Sayfa alıntısı ▸

-=-=-

Yol süresince yanımda oturan, Antalya’da 13 yıl Tarım ve Köy İşlerinde müdürlük yapmış Celal Bey (Akkaya) dağ sohbetlerimiz dikkatini çekmiş, araya sohbetler eşliğinde konuşmaya başlamıştık. Elmalı’da boş zamanlarını bahçecilikle geçiren ve 350 m²’lik bir arazide bir çok bitki türünü bölümler halinde yetiştiren Celal Bey büyüğümüzle yol boyu Antalya’nın ekolojik ve tarımsal bölgenin oluşumundan konuştuk. Kendisi bölgenin tarım politikalarında geçmişte önemli çok önemli projelere imza atmış ve eşinin de ziraatçı olması ile bölgenin doğal yapısı üzerinde yaptıkları çalışmalarını bir bir dinlemeye başlamıştım. Yol üzerinde bulunan Delice Zeytininden, çamlara, fıstıklara, seracılığa bölgenin kalkınmasında en önemli yerlerden Korkuteli’nin mantarlarına kadar konuştuk. Korkuteli’nin Dünya Kültür Mantarcılıkta önemli bir merkez olduğunu da Celal Bey’den öğrenerek bu işin geçmişi hakkında uzun uzun bilgiler edinmiştim. Saat 09:00 gibi Korkuteli’ne vardığımızda ekipteki arkadaşımızın mide problemi yaşadığından bir sürelik mola vermek zorunda kalmış yolculara durumun önemli olduğunu belirtircesine rahatsızlıklılarını da bekletilmekten dolayı geçiştirmeye çalışıyorduk.

-=-=-

Kayıt kesitleri ▸
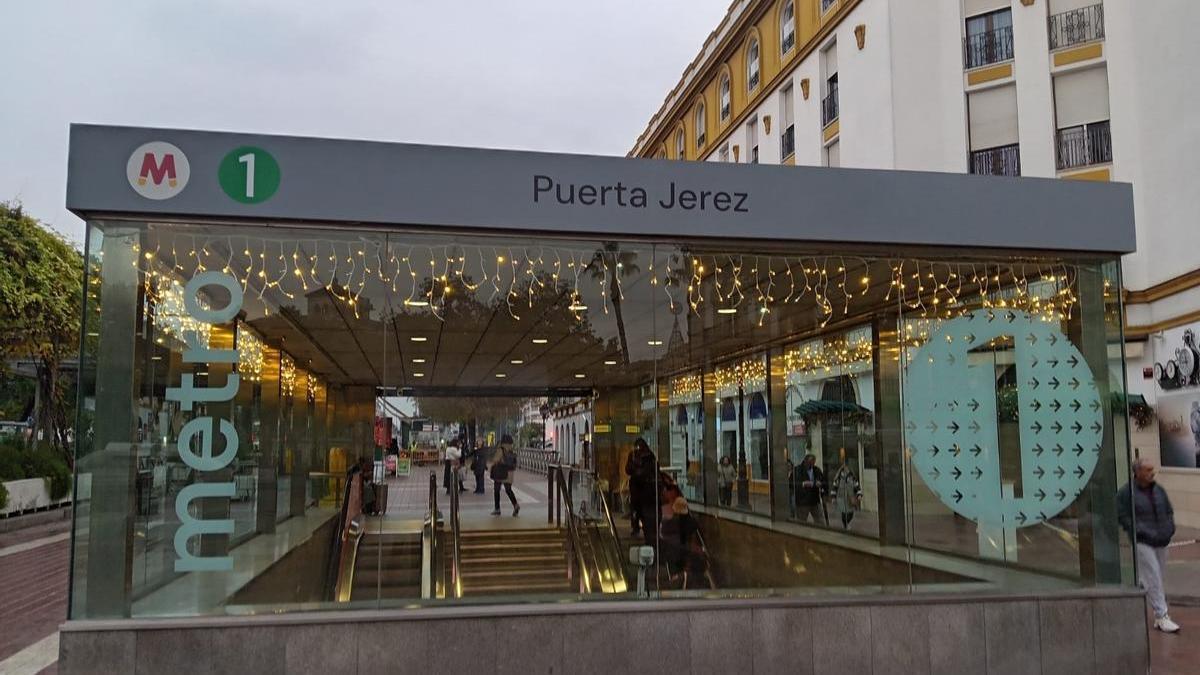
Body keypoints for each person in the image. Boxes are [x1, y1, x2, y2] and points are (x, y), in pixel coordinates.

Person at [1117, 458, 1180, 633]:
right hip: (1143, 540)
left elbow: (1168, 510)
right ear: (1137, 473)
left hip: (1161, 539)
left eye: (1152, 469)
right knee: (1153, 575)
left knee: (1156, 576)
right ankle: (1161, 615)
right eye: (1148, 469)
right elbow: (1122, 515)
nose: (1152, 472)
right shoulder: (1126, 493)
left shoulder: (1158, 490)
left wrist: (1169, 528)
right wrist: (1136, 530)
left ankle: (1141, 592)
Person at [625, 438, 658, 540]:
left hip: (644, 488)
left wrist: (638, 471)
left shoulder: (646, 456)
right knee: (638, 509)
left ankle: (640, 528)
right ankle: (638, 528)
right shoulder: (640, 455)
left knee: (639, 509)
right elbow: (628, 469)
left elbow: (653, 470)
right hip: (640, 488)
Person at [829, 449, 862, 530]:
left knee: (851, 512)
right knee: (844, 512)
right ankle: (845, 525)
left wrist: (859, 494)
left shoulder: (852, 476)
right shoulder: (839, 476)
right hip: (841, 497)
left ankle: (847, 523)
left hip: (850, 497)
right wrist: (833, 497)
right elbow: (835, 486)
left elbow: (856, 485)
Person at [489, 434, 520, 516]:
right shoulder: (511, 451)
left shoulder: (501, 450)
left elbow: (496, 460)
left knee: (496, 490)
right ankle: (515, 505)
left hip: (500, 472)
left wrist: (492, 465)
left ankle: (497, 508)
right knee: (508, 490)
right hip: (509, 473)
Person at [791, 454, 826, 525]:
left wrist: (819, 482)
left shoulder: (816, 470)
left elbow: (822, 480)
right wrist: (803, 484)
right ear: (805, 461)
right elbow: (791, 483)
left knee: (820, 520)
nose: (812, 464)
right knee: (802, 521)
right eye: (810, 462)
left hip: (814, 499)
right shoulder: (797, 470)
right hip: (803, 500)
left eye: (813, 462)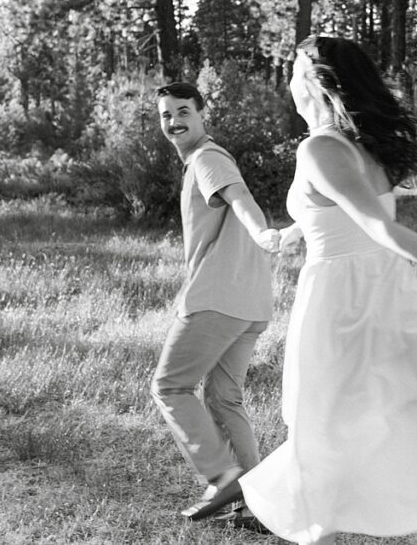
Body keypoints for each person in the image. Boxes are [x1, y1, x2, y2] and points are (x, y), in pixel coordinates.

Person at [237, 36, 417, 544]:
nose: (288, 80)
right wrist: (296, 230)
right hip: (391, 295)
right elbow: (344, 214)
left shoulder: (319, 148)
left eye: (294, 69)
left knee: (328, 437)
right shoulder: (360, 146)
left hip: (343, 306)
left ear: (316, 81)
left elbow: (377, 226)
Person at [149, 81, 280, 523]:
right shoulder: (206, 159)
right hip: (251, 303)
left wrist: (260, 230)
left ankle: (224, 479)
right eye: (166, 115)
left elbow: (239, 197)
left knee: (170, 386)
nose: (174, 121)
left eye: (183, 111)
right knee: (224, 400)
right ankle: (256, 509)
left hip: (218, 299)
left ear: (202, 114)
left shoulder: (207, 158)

-=-=-

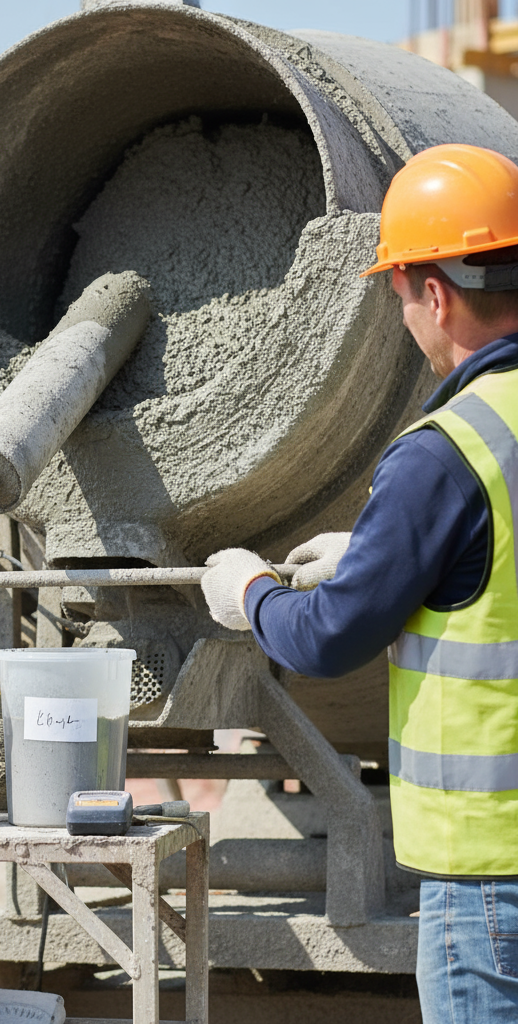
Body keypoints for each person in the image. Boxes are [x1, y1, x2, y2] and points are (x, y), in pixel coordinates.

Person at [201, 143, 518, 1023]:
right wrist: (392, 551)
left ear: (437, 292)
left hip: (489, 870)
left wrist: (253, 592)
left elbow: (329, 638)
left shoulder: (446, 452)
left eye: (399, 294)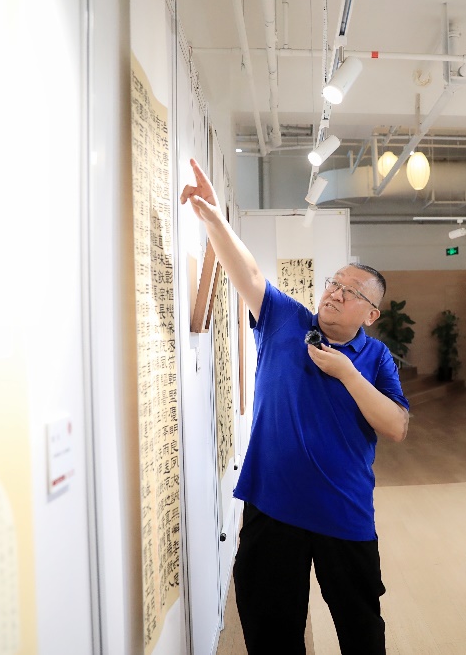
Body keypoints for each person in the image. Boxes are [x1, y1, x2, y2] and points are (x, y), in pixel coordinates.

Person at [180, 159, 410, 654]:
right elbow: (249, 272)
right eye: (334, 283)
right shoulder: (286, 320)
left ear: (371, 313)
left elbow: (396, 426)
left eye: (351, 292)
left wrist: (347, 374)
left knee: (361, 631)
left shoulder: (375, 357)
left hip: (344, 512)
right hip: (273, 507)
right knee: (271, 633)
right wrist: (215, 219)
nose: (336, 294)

-=-=-

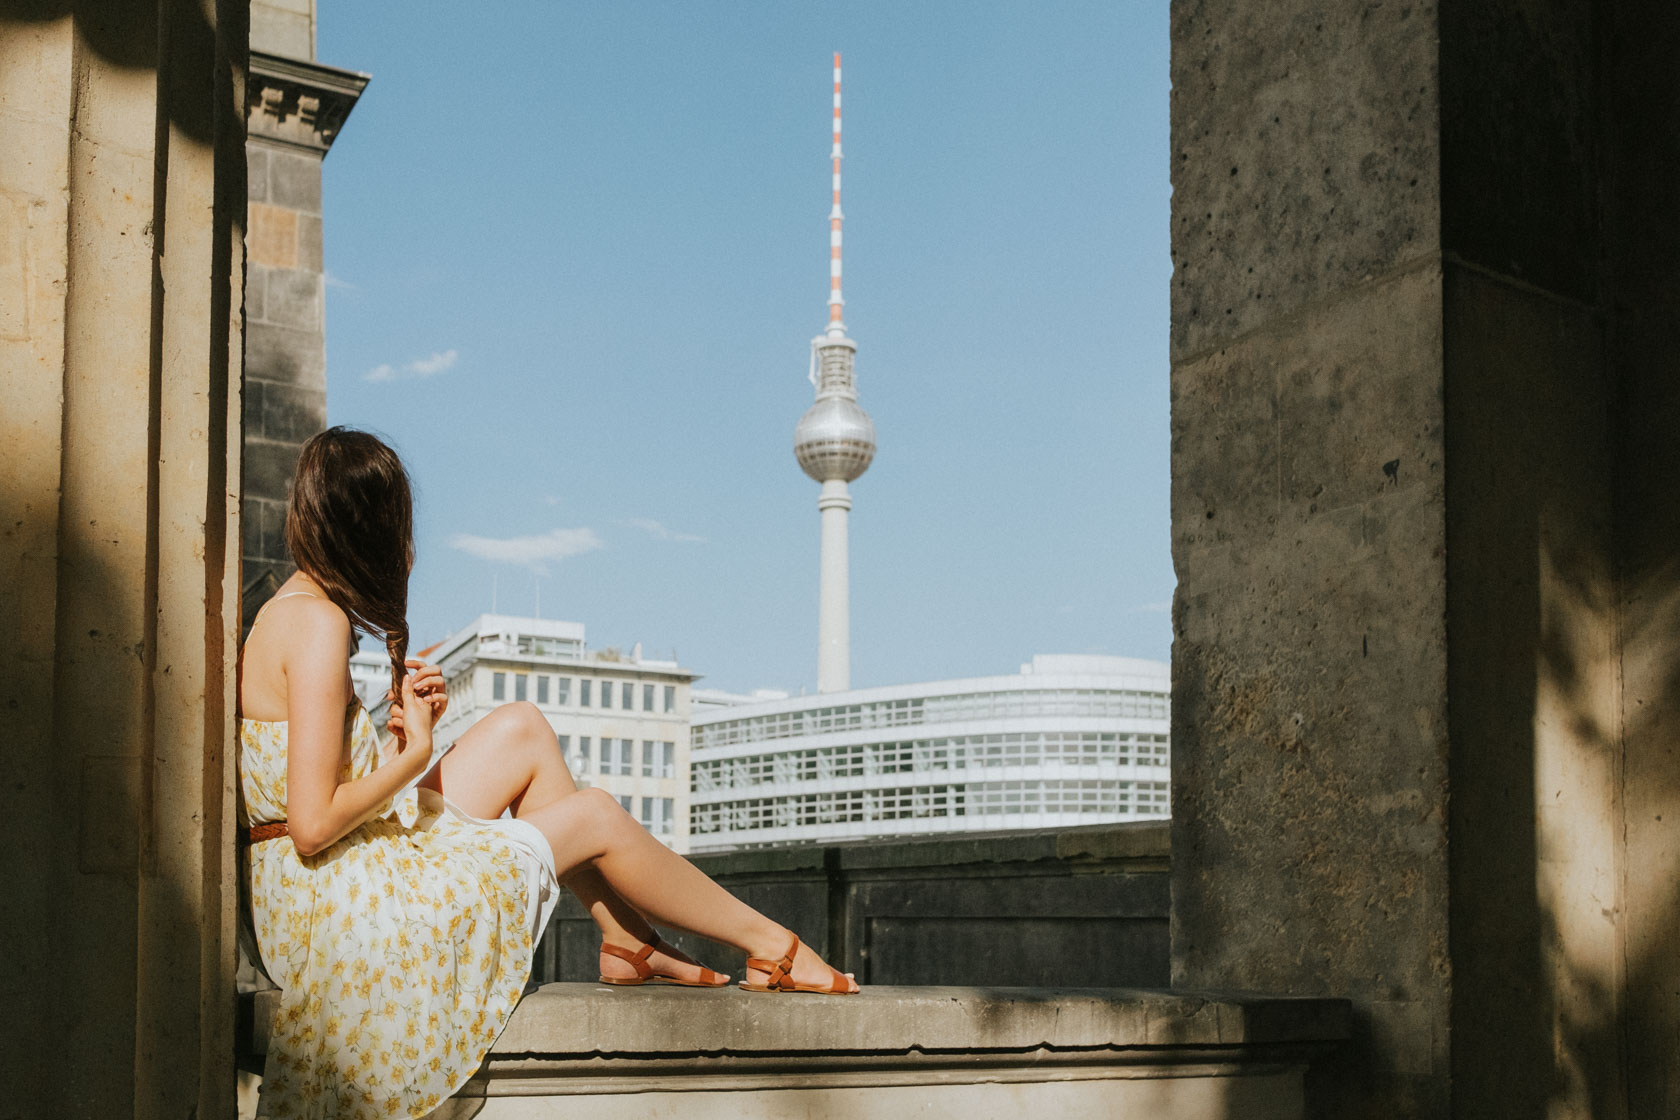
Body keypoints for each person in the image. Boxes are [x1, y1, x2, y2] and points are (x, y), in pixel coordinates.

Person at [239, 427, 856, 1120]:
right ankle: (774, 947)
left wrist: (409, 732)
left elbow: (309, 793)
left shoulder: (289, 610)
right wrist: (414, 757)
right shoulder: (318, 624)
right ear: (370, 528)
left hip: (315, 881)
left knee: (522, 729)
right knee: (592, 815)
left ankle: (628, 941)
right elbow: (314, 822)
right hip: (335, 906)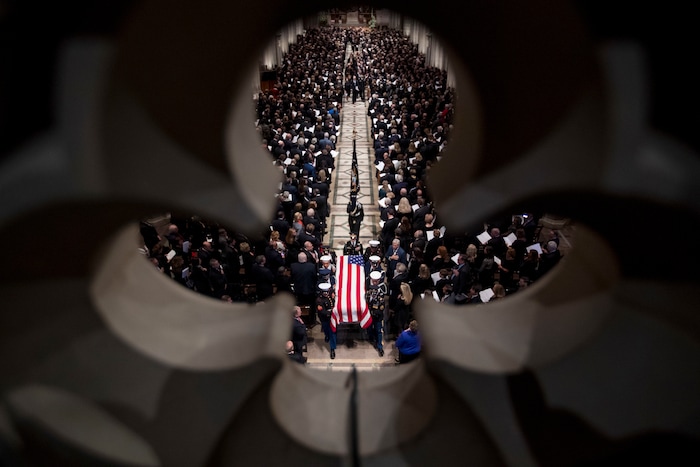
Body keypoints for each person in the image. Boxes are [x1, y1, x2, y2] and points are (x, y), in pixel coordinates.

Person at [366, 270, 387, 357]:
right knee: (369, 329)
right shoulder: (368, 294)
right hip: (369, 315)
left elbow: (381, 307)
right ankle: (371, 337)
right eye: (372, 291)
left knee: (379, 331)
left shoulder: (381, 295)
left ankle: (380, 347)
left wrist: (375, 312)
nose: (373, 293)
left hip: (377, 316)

-=-=-

Yapılacak iş ▸
Sayfa alıntısına göre şu soruları kısaca cevaplayın:
1. Celal Bey Antalya'da kaç yıl ve hangi alanda müdürlük yapmış?
2. Celal Bey'in Elmalı'da bitki yetiştirdiği arazi kaç metrekaredir?
3. Yolcular Korkuteli'ne saat kaç sularında varmış?
Cevap verirken yalnızca sayfa alıntısından yararlanın.

Alıştırma çözümü ▸
1. 13 yıl, Tarım ve Köy İşlerinde.
2. 350 m².
3. Saat 09:00 gibi.